In the vibration gyro shown in FIG. 8, the oscillation circuit 3
The drive signal output from one output terminal of 0 is applied to the two piezoelectric elements 26a and 26b, but operates in the same manner as the vibration gyro shown in FIG. 1 to obtain stable temperature-sensitivity change rate characteristics and sensitivity. Is high.

In each of the above-described embodiments of the present invention, a regular triangular prism-shaped vibrating body is used. However, in the present invention, a cylindrical vibrating body, a rectangular prism-shaped vibrating body, or others. The columnar vibrating body may be used.

In each of the above-described embodiments of the invention, a vibrator in which a piezoelectric element is formed on a vibrating body made of a metal material is used, but in the present invention, a columnar vibrating body made of a piezoelectric body is used. A vibrator having electrodes formed on the surface of the body may be used.

[Brief description of the drawings]

FIG. 1 is an illustrative view showing one example of an embodiment of the present invention;

FIG. 2 is a circuit diagram showing a phase shift circuit used in the vibration gyro shown in FIG.

FIG. 3 is a graph showing temperature-sensitivity change rate characteristics before and after phase compensation of the synchronization signal of the vibration gyro shown in FIG.

FIG. 4 is a graph showing temperature-sensitivity change rate characteristics of the vibration gyro shown in FIG. 1 before and after temperature compensation.

FIG. 5 is a circuit diagram showing another example of a phase shift circuit.

FIG. 6 is a circuit diagram showing another example of a phase shift circuit.

FIG. 7 is an illustrative view showing another example of the embodiment of the present invention.

FIG. 8 is an illustrative view showing still another example of the embodiment of the present invention.

FIG. 9 is an illustrative view showing one example of a conventional vibrating gyroscope;

10 is an output of the piezoelectric element when the impedance of the resistance is matched with the impedance of the matching state of the piezoelectric element, when the impedance of the matching element is larger than the impedance of the matching state, and when the impedance of the resistance is smaller than the impedance of the matching state in the vibration gyro shown in FIG. It is a graph which shows the phase relationship of a signal and a synchronizing signal.

FIG. 11 is a graph showing the temperature-sensitivity change when the impedance of the resistor is matched with the impedance of the matching state of the piezoelectric element, when the impedance of the matching element is larger than the impedance of the matching state and when the impedance of the resistance is smaller than the impedance of the matching state in the vibration gyro shown in FIG. It is a graph which shows a rate characteristic.

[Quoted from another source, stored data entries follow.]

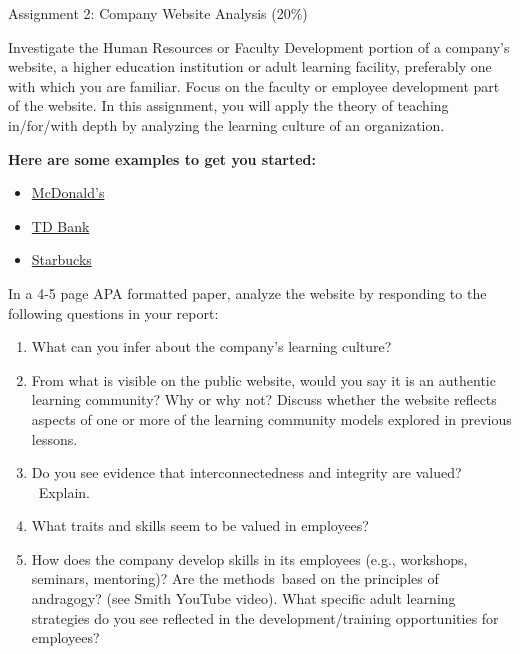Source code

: \documentclass[
]{book}
\providecommand{\tightlist}{%
  \setlength{\itemsep}{0pt}\setlength{\parskip}{0pt}}
\begin{document}
\begin{assessment}
{Assignment 2: Company Website Analysis (20\%)}

Investigate the Human Resources or Faculty Development portion of a company's website, a higher education institution or adult learning facility, preferably one with which you are familiar. Focus on the faculty or employee development part of the website. In this assignment, you will apply the theory of teaching in/for/with depth by analyzing the learning culture of an organization.

\textbf{Here are some examples to get you started:}

\begin{itemize}
\tightlist
\item
  \href{https://www.mcdonalds.com/ca/en-ca/careers/training-and-benefits.html}{McDonald's}\\
\item
  \href{https://jobs.td.com/en-CA/why-choose-us/training-development/}{TD Bank}\\
\item
  \href{https://www.starbucks.com.hk/about-us/become-a-partner/learning-and-development}{Starbucks}
\end{itemize}

In a 4-5 page APA formatted paper, analyze the website by responding to the following questions in your report:

\begin{enumerate}
\def\labelenumi{\arabic{enumi}.}
\tightlist
\item
  What can you infer about the company's learning culture?\\
\item
  From what is visible on the public website, would you say it is an authentic learning community? Why or why not? Discuss whether the website reflects aspects of one or more of the learning community models explored in previous lessons.\\
\item
  Do you see evidence that interconnectedness and integrity are valued? ~Explain.\\
\item
  What traits and skills seem to be valued in employees?\\
\item
  How does the company develop skills in its employees (e.g., workshops, seminars, mentoring)? Are the methods~based on the principles of andragogy? (see Smith YouTube video). What specific adult learning strategies do you see reflected in the development/training opportunities for employees?
\end{enumerate}


\end{assessment}
\end{document}

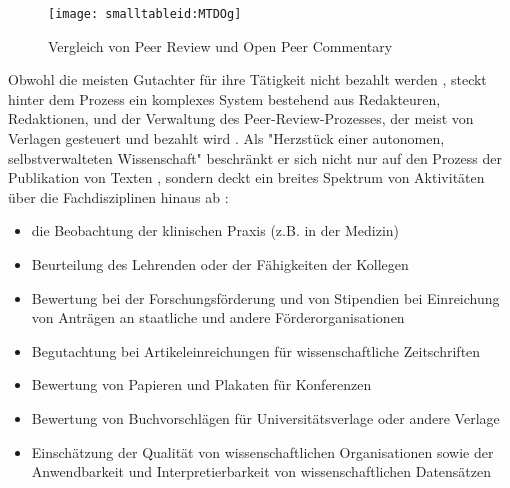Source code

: \begin{figure}[h!]
\texttt{[image: smalltableid:MTDOg]}
\caption{Vergleich von Peer Review und Open Peer Commentary}
\end{figure}

Obwohl die meisten Gutachter für ihre Tätigkeit nicht bezahlt werden \cite{yiotis_2013_open}, steckt hinter dem Prozess ein komplexes System bestehend aus Redakteuren, Redaktionen, und der Verwaltung des Peer-Review-Prozesses, der meist von Verlagen gesteuert und bezahlt wird \cite{Bargheer_2015} \cite{mueller_2009_peerreview} \cite{Baggs_2006}. Als "Herzstück einer autonomen, selbstverwalteten Wissenschaft" \cite[:5]{Neidhardt_2006} beschränkt er sich nicht nur auf den Prozess der Publikation von Texten \cite{mueller_2009_peerreview}, sondern deckt ein breites Spektrum von Aktivitäten über die Fachdisziplinen hinaus ab \cite{Lee_2012}:
\begin{itemize}
\item die Beobachtung der klinischen Praxis (z.B. in der Medizin)
\item Beurteilung des Lehrenden oder der Fähigkeiten der Kollegen
\item Bewertung bei der Forschungsförderung und von Stipendien bei Einreichung von Anträgen an staatliche und andere Förderorganisationen
\item Begutachtung bei Artikeleinreichungen für wissenschaftliche Zeitschriften
\item Bewertung von Papieren und Plakaten für Konferenzen
\item Bewertung von Buchvorschlägen für Universitätsverlage oder andere Verlage
\item Einschätzung der Qualität von wissenschaftlichen Organisationen sowie der Anwendbarkeit und Interpretierbarkeit von wissenschaftlichen Datensätzen
\end{itemize}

12 is a graph showing the phase relationship between the output signal of the piezoelectric element and the synchronizing signal at normal temperature, high temperature, and low temperature of the vibration gyro shown in FIG.

13 is a graph showing temperature-temperature change rate characteristics of the vibration gyro shown in FIG.

[Explanation of symbols]

 20 Vibration Gyro 22 Vibrator 24 Vibrator 26a, 26b, 26c Piezoelectric element 28a, 28b Resistance 30 Oscillation circuit 32 Differential amplification circuit 34 Synchronous detection circuit 36 Phase shift circuit 38 Smoothing circuit 40 DC amplification circuit

Claims (2)

[Claims] 1. A vibrating gyroscope for detecting a detection signal according to a rotational angular velocity in synchronization with a synchronizing signal, wherein a phase shift circuit for adjusting the phase of the synchronizing signal is provided. 2. The vibration gyro according to claim 1, wherein temperature compensation means is provided in the phase shift circuit.